Records contained in a dataset

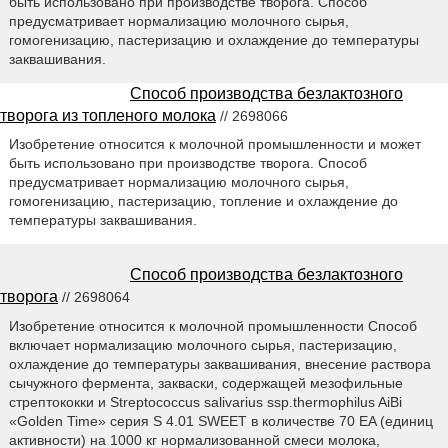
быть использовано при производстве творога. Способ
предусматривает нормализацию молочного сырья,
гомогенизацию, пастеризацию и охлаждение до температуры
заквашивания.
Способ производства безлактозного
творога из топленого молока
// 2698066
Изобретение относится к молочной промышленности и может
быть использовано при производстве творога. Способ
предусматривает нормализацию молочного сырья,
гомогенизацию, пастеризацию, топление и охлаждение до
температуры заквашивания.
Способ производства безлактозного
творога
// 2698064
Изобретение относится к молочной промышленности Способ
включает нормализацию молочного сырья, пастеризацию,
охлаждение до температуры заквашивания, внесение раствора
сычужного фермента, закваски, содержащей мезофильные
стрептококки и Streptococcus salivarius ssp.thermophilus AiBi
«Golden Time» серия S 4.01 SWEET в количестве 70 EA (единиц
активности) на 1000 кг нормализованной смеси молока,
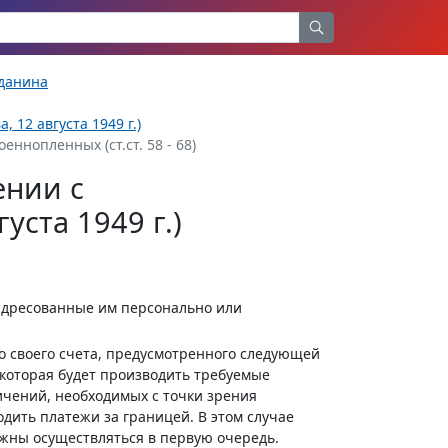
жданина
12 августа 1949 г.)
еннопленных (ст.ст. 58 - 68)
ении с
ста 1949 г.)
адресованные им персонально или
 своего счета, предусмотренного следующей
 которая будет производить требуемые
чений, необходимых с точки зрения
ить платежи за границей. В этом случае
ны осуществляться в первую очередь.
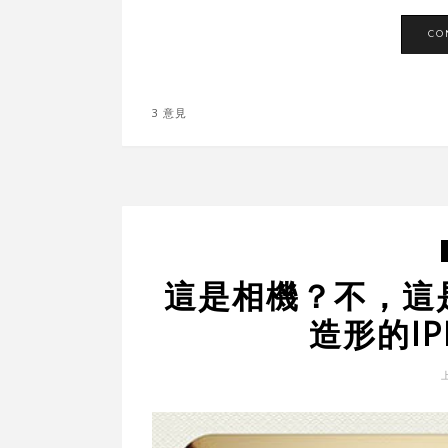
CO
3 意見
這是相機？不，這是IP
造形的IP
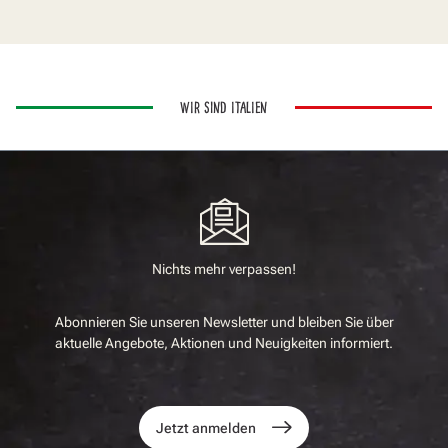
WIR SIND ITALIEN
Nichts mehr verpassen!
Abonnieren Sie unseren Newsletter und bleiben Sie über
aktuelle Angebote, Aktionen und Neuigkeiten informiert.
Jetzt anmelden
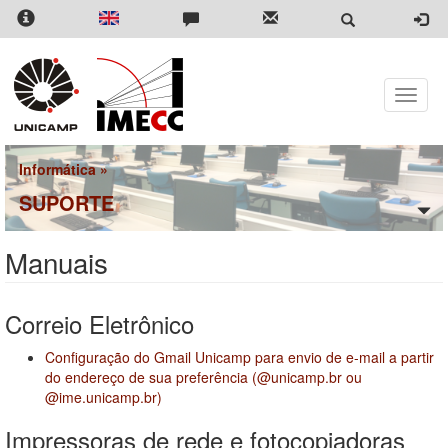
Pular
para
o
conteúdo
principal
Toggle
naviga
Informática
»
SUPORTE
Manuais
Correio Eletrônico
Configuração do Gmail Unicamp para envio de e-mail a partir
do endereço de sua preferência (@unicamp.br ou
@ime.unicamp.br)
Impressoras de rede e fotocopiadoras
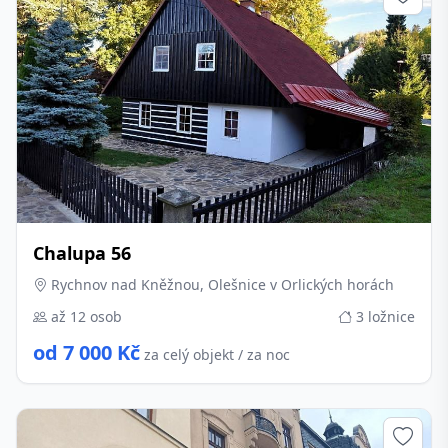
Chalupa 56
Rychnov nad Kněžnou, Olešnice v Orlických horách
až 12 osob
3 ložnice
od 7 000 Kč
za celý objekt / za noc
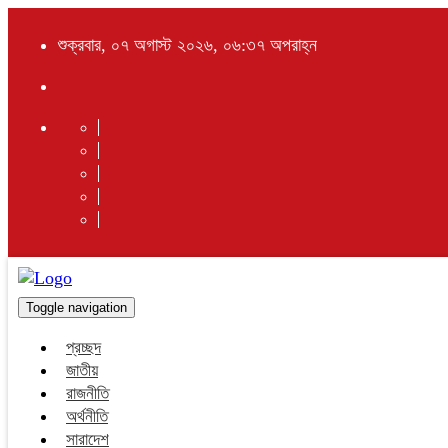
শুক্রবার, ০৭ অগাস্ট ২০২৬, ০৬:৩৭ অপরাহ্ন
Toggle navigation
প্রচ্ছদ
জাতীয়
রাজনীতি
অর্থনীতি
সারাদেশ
--
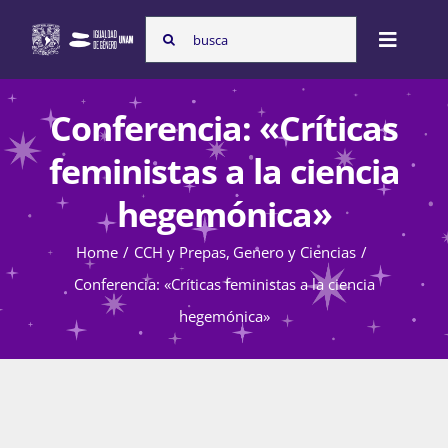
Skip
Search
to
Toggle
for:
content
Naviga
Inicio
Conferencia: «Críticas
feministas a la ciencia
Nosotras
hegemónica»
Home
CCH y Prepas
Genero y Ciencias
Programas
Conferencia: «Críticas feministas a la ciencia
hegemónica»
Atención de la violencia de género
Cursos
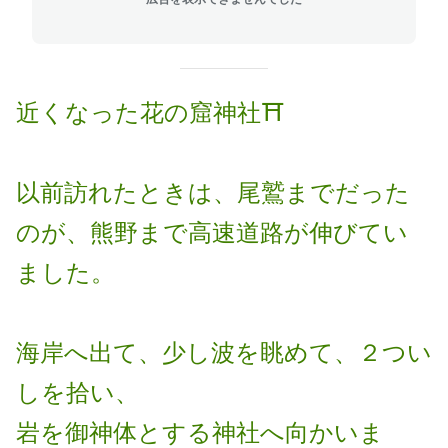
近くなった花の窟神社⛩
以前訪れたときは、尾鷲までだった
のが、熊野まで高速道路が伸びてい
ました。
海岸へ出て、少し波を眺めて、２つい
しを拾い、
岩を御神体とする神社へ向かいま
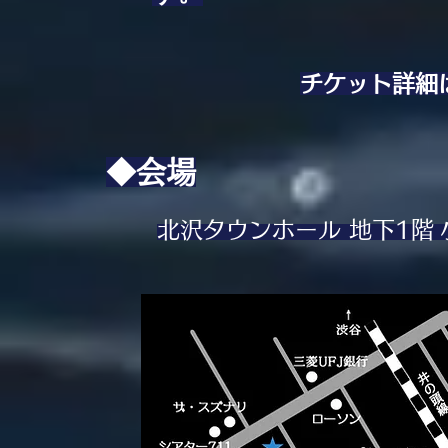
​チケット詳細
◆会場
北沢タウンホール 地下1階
---
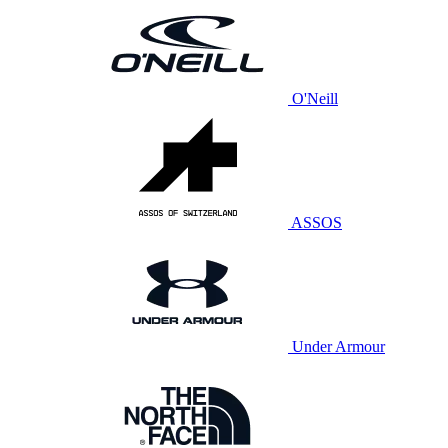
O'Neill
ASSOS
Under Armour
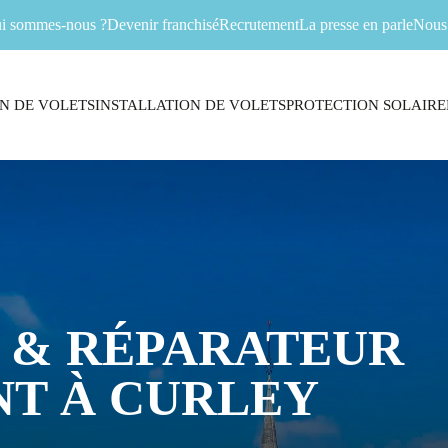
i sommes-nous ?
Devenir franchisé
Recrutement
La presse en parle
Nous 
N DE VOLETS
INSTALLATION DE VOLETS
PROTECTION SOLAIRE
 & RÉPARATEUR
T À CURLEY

## [WHAT TO WORK ON]
Within these entries, output exactly the lines starting at the one with "海岸へ出て、少し波を眺めて、２つい" and finishing at the one with "北沢タウンホール 地下1階". Leave pictures out of the output.

## [COMPLETED TASK]
海岸へ出て、少し波を眺めて、２つい
しを拾い、
岩を御神体とする神社へ向かいま
​チケット詳細
◆会場
北沢タウンホール 地下1階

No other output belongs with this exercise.